*** Opening of Source information ***

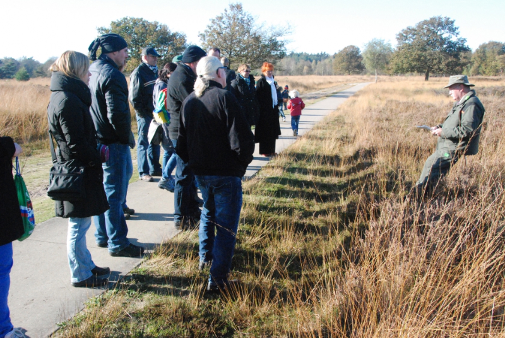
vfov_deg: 40.1
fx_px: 464
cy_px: 169
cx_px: 252
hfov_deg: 57.2
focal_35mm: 33
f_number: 13
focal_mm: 22
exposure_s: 1/640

*** Close of Source information ***

> **Exercise prompt**
Word-for-word output of every record is needed, with images omitted.

> **The completed task**
vfov_deg: 40.1
fx_px: 464
cy_px: 169
cx_px: 252
hfov_deg: 57.2
focal_35mm: 33
f_number: 13
focal_mm: 22
exposure_s: 1/640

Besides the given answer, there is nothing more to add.